#About Dataset
Salaries dataset generally provides information about the employees of an organization in relation to their compensation. It typically includes details such as how much each employee is paid (their salary), their job titles, the departments they work in, and possibly additional information like their level of experience, education, and employment history within the organization.

# Features
- 'Id'
- 'EmployeeName'
- 'JobTitle'
- 'BasePay'
- 'OvertimePay'
- 'OtherPay'
- 'Benefits'
- 'TotalPay' -> salary
- 'TotalPayBenefits'
- 'Year'
- 'Notes'
- 'Agency'
- 'Status'

# Tasks

1. **Basic Data Exploration**: Identify the number of rows and columns in the dataset, determine the data types of each column, and check for missing values in each column.

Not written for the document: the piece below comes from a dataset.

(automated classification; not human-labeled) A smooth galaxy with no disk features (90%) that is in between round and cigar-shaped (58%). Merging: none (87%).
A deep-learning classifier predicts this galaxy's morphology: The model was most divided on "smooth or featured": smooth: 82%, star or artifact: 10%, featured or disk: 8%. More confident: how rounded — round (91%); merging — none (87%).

2. **Descriptive Statistics**: Calculate basic statistics mean, median, mode, minimum, and maximum salary, determine the range of salaries, and find the standard deviation.

3. **Data Cleaning**: Handle missing data by suitable method with explain why you use it.

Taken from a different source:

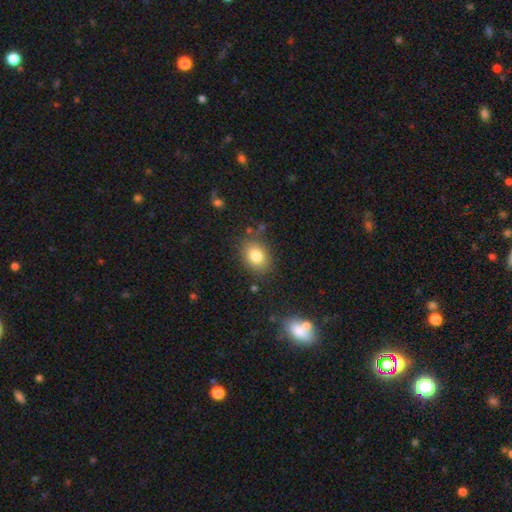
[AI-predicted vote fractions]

4. **Basic Data Visualization**: Create histograms or bar charts to visualize the distribution of salaries, and use pie charts to represent the proportion of employees in different departments.

5. **Grouped Analysis**: Group the data by one or more columns and calculate summary statistics for each group, and compare the average salaries across different groups.

6. **Simple Correlation Analysis**: Identify any correlation between salary and another numerical column, and plot a scatter plot to visualize the relationship.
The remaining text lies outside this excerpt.